The Firestone Firehawk, will also be the first tire with guayule-sourced rubber to race in motorsport. “The introduction of guayule natural rubber to America’s preeminent open-wheel racing series speaks to the confidence we have in the technology and its potential as a scalable, sustainable and domestic source of natural rubber—a vital raw material,” said Nizar Trigui, Bridgestone America's chief technology officer. “This milestone represents our commitment to realizing a more sustainable future for tires, racing and mobility.”

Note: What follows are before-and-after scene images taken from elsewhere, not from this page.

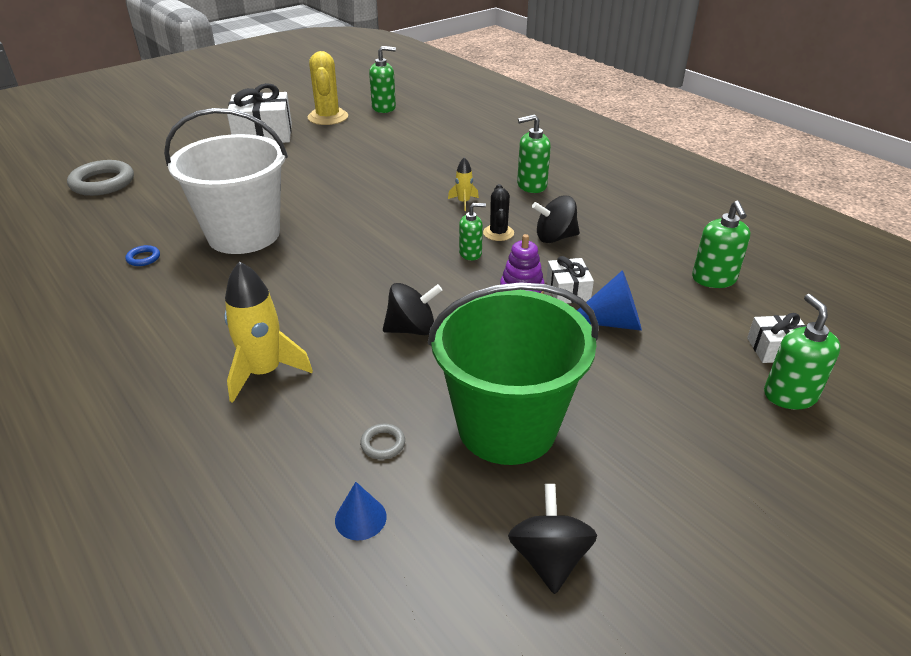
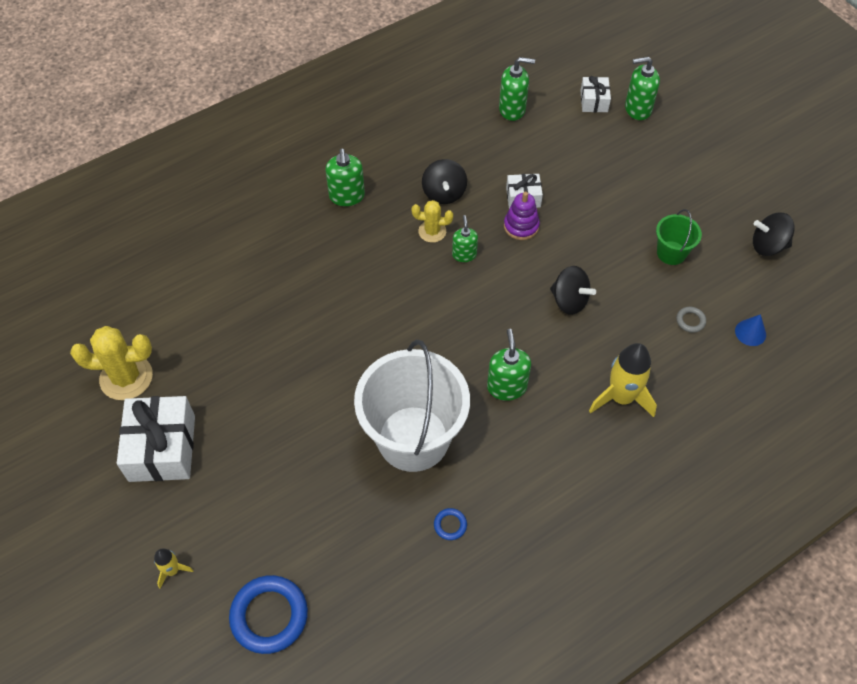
camera: 85 degrees left, 20 degrees up
(102, 183) = (269, 616): grey ring -> blue ring
(384, 108) = (113, 316): green soap dispenser -> green soap dispenser (506, 387)
(412, 329) = (569, 301): black spinning top -> black spinning top turned 135 degrees clockwise
(463, 202) = (372, 252): yellow rocket -> yellow rocket (172, 570)
(498, 233) = (432, 231): black cactus -> yellow cactus
(507, 426) = (671, 253): green bucket -> green bucket, size x0.46
(612, 322) = (563, 178): blue cone -> none

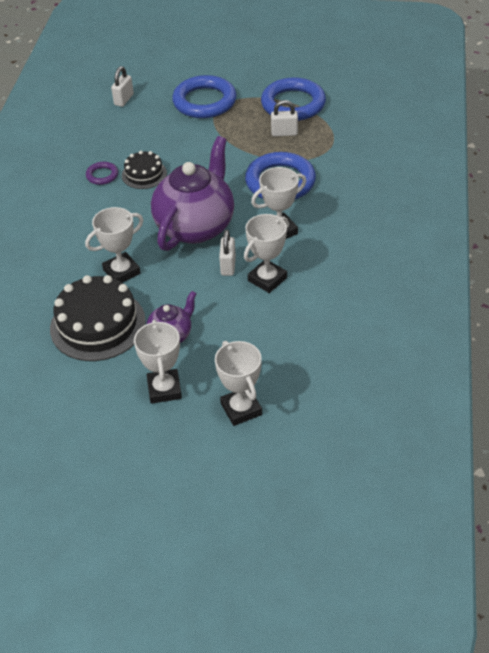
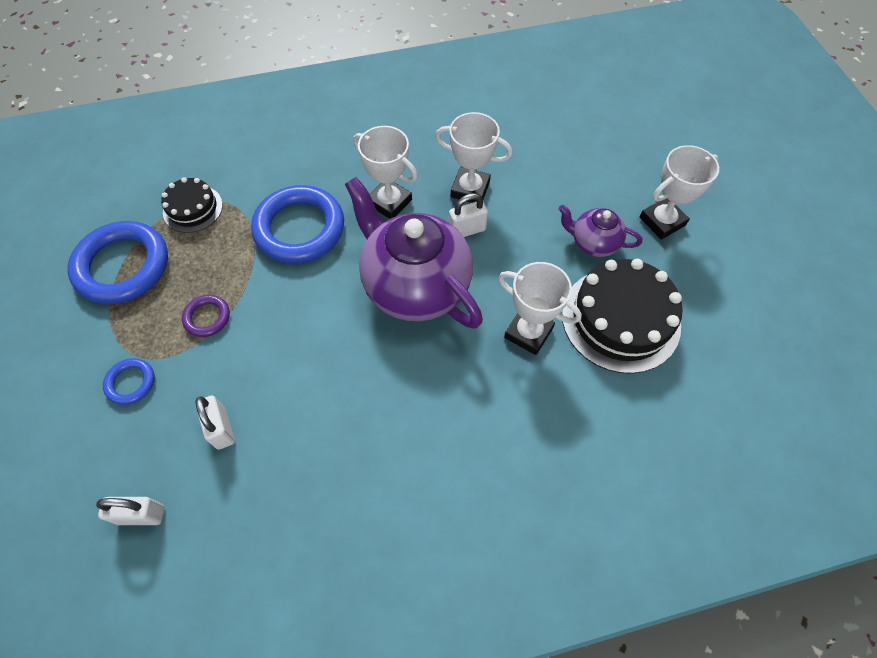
camera: 115 degrees left, 15 degrees up
(102, 175) = (353, 449): purple ring -> purple ring (207, 317)
(144, 174) = (332, 391): black cake -> black cake (193, 208)
(196, 226) = (415, 286): purple teapot -> purple teapot turned 45 degrees clockwise
(204, 101) = (131, 383): blue ring -> blue ring, size x0.47
(241, 409) = (643, 156): white trophy -> none
(284, 133) = (195, 255): white padlock -> white padlock (221, 428)

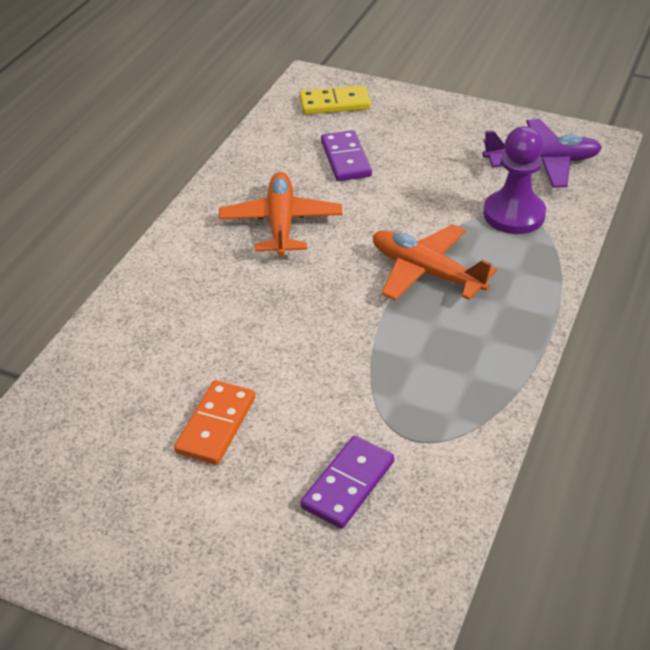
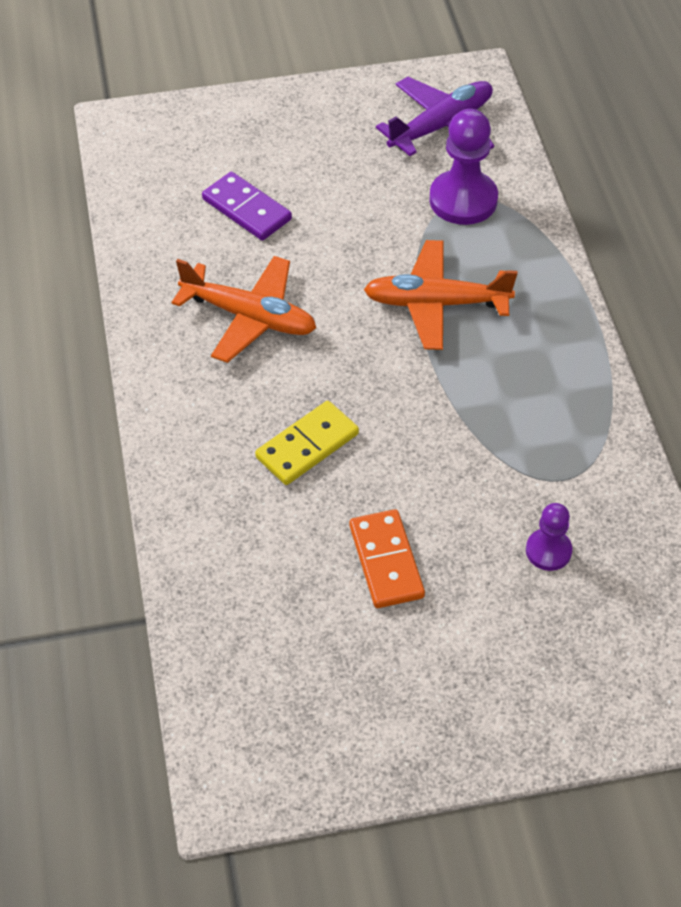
camera: 35 degrees left, 10 degrees up
(281, 223) = (249, 317): orange plane -> orange plane turned 150 degrees clockwise
(334, 103) = (173, 144): yellow domino -> yellow domino (307, 446)
(348, 484) = (548, 551): purple domino -> purple pawn

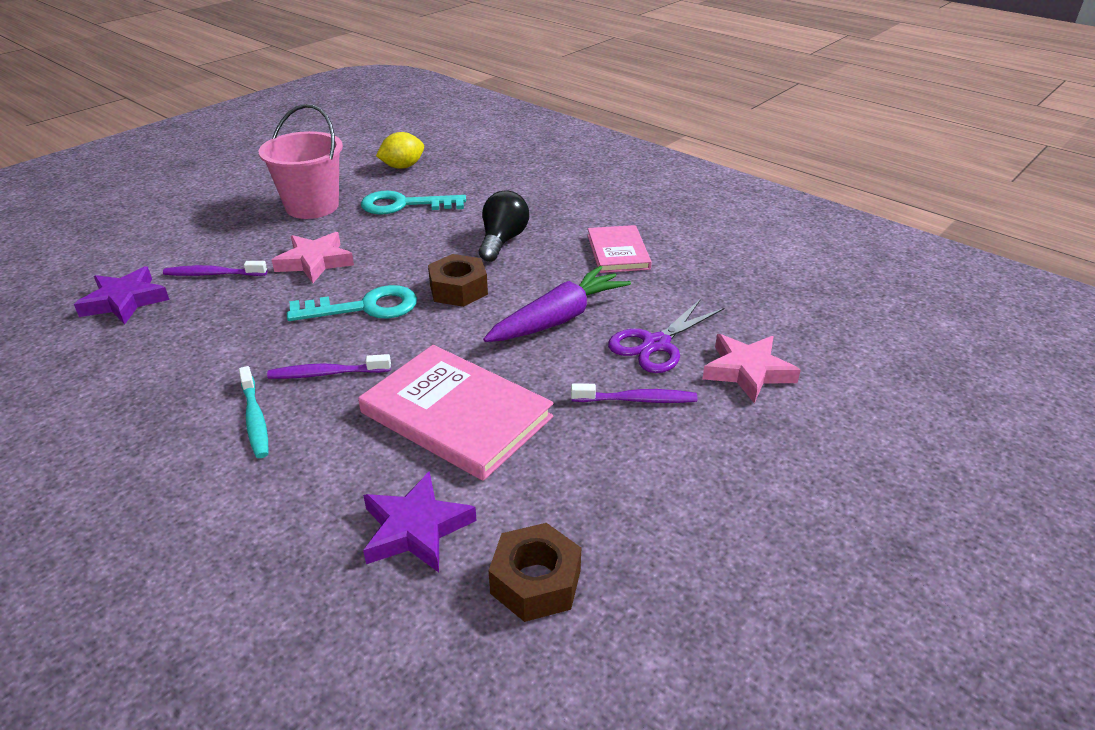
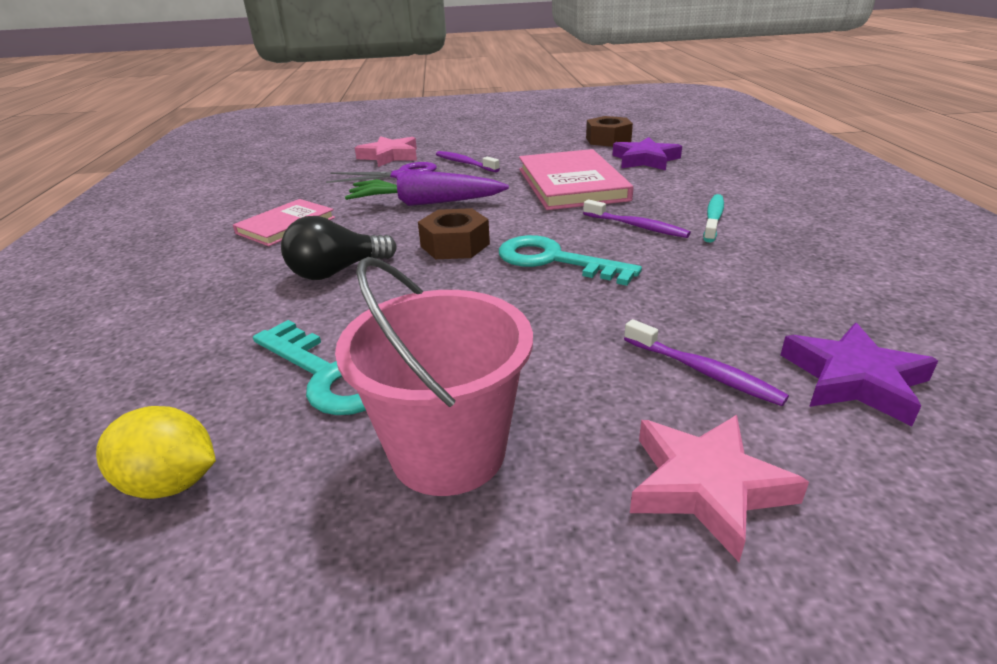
camera: 135 degrees left, 5 degrees down
(315, 262) = (552, 331): pink star -> pink star (706, 487)

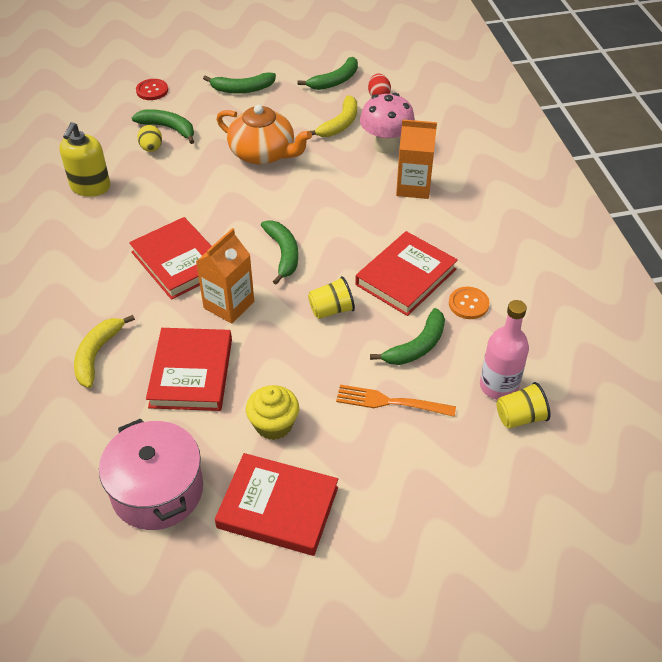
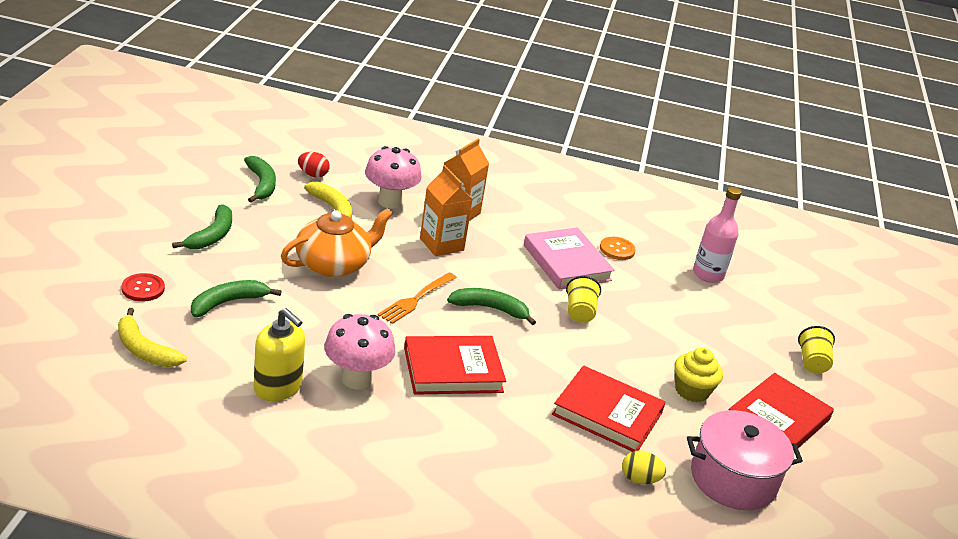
camera: 70 degrees left, 15 degrees down
(97, 354) = (547, 463): yellow banana -> yellow banana (144, 349)
(128, 218) = (356, 379): none -> pink mushroom
(151, 148) = (252, 325): yellow egg -> yellow egg (639, 479)
(229, 305) = (535, 362): orange carton -> orange carton (441, 244)
(390, 402) = (698, 326): orange fork -> orange fork (416, 299)
(406, 277) = (566, 263): red book -> pink book
(416, 346) = (647, 290): green banana -> none
(520, 417) = (741, 279): yellow cup -> yellow cup (812, 362)

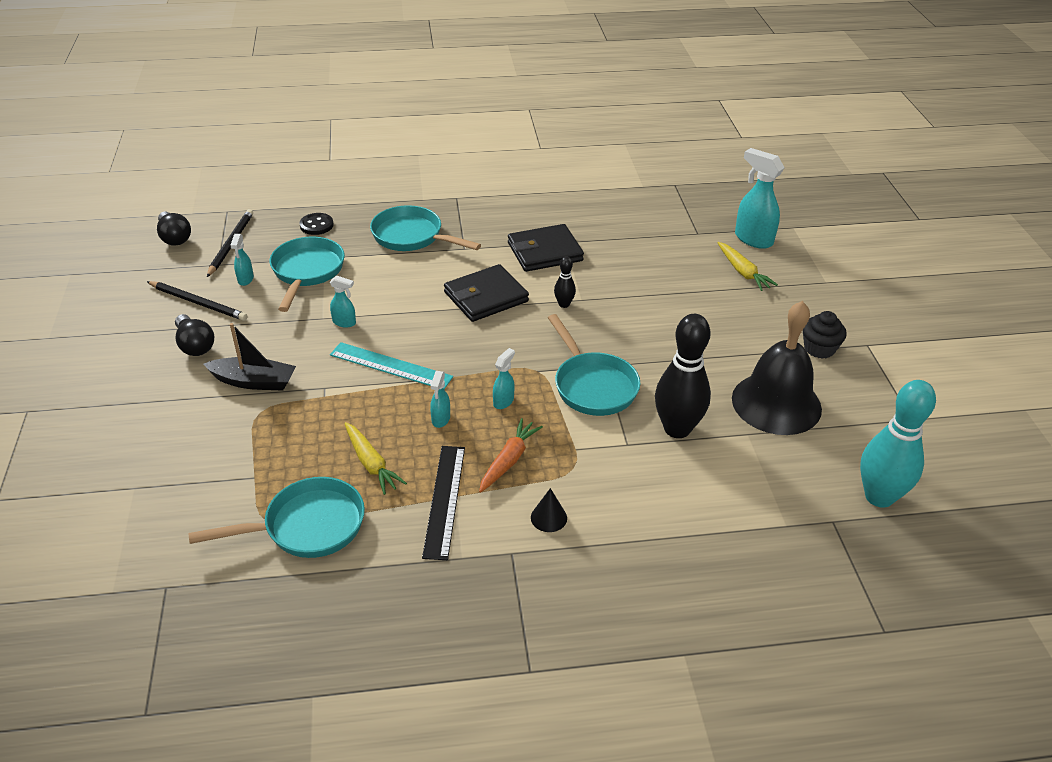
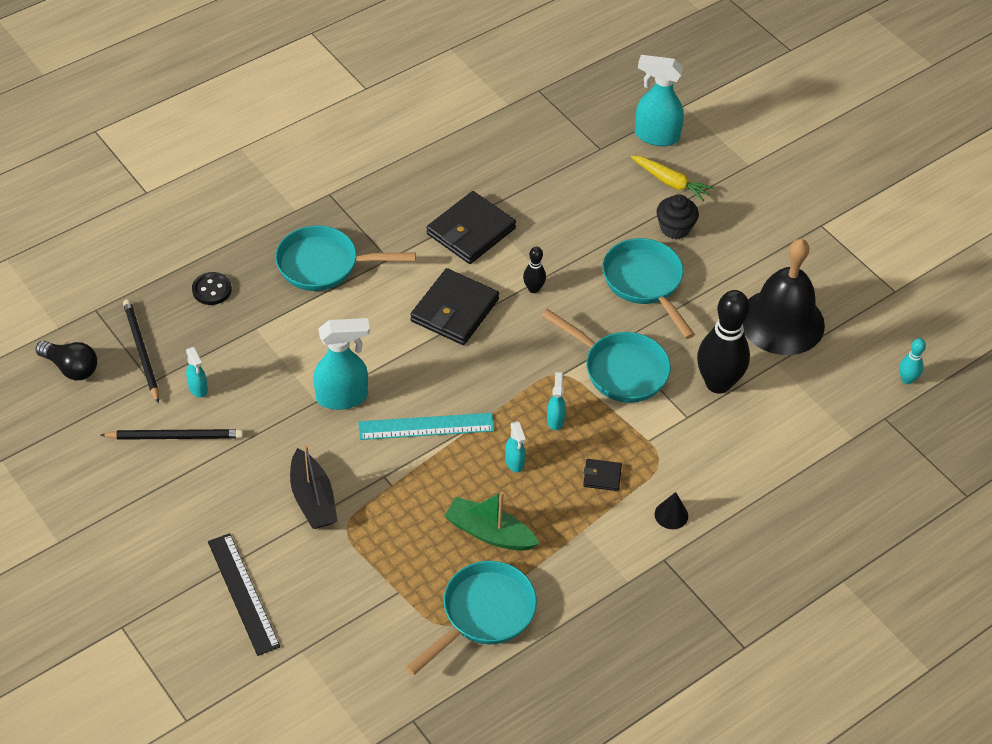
camera: 30 degrees left, 10 degrees up
(195, 345) = (218, 485): black light bulb -> none
(254, 381) = (313, 499): black boat -> black boat turned 90 degrees clockwise
(307, 272) = (253, 353): turquoise pan -> turquoise pan (645, 283)
(344, 322) = (343, 397): turquoise spray bottle -> turquoise spray bottle, size x1.92
(371, 464) = (489, 533): yellow carrot -> green boat
(444, 500) = (577, 538): black ruler -> black ruler (243, 593)
(509, 460) = (602, 476): orange carrot -> black wallet
(819, 348) = (784, 246): black cupcake -> black cupcake (675, 228)
(879, 497) = (907, 379): turquoise bowling pin -> turquoise bowling pin, size x0.46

One of the benefits of guayule is that it can grow even in extreme heat, in the vast open deserts of North and Central America. It can also be farmed with existing row-crop equipment, so farmers need not invest in fancy hardware. Not only is it a more renewable source of rubber that's easier and cheaper to farm, it can also drastically reduce shipping emissions and cost. Being able to grow, farm, harvest, and manufacture guayule rubber domestically means not having to import rubber from Asia and South America. Less shipping means fewer ships, fewer carbon emissions, and a lower cost.
This is a good step toward Bridgestone's goal to use 100-percent renewable materials by 2050. It's currently looking into the recyclability of guayule-made tires and how to replace other non-renewable materials, such as oil and silica. And showing it off on track in IndyCar is a good idea, as it will get motorsport fans more interested in such renewable, sustainable technology.